Warto oddać unijną wspólną politykę rolną w ręce regionów
Obecne problemy rolnictwa wynikają z niedostatecznej skuteczności modelu unijnej polityki w tej dziedzinie. Zmiany należy rozpocząć od przeniesienia zasadniczych kompetencji w odniesieniu do tej ważnej dziedziny gospodarki na poziom regionów
Przyszłość europejskiej wspólnej polityki rolnej to nie tylko sprawa wsi. Dotyczy nas wszystkich – zarówno producentów, jak i konsumentów, na równi podatników i rządzących.

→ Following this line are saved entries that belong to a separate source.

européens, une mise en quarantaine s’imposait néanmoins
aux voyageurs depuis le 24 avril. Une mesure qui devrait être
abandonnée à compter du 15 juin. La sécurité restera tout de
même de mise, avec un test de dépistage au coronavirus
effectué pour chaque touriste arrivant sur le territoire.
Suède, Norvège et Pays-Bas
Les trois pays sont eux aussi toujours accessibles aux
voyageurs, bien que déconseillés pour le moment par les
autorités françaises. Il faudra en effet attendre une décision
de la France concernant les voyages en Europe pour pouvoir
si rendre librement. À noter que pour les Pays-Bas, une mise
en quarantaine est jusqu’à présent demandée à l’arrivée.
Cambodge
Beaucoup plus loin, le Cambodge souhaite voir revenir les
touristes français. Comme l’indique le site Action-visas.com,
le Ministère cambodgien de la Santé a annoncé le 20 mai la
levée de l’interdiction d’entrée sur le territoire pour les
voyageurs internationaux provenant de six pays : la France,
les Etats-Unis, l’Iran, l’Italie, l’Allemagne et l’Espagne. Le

Jest tak dlatego, że bezpieczeństwo żywnościowe i stan europejskiego sektora żywnościowego rzutują na gospodarkę i sytuację społeczną – tak w wymiarze lokalnym, jak w skali całego kontynentu.

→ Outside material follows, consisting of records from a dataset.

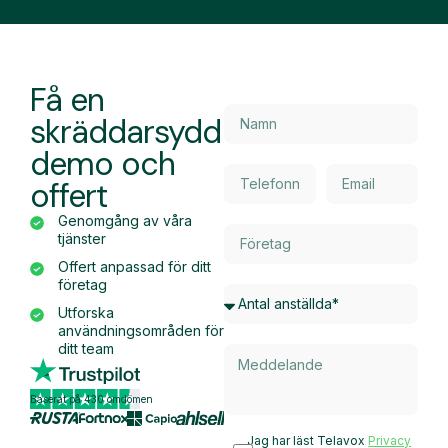
Få en
skräddarsydd
demo och
offert
Genomgång av våra
tjänster
Offert anpassad för ditt
företag
Utforska
användningsområden för
ditt team
Baserat på 430 omdömen
Jag har läst Telavox
Privacy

Europejska wspólna polityka rolna jest w obecnym kształcie nieskuteczna, niefunkcjonalna i nie zadowala właściwie nikogo. Nie chroni rynku wewnętrznego, nie gwarantuje bezpieczeństwa żywnościowego ani bezpiecznej żywności w sklepach, nie gwarantuje rozwoju rolnictwa w pożądanym kierunku (a nawet wręcz przeciwnie), a przy tym powoduje niezadowolenie i radykalizację rolników, przesuwając wielu z nich na pozycje antyeuropejskie. Mówiąc wprost, obecna wspólna polityka rolna przynosi więcej szkody niż pożytku. Nie ma zasadniczo nikogo, kto by poważnie jej bronił. Gruntowna weryfikacja – żeby nie powiedzieć: wywrócenie do góry nogami – wydaje się więc nieuchronna.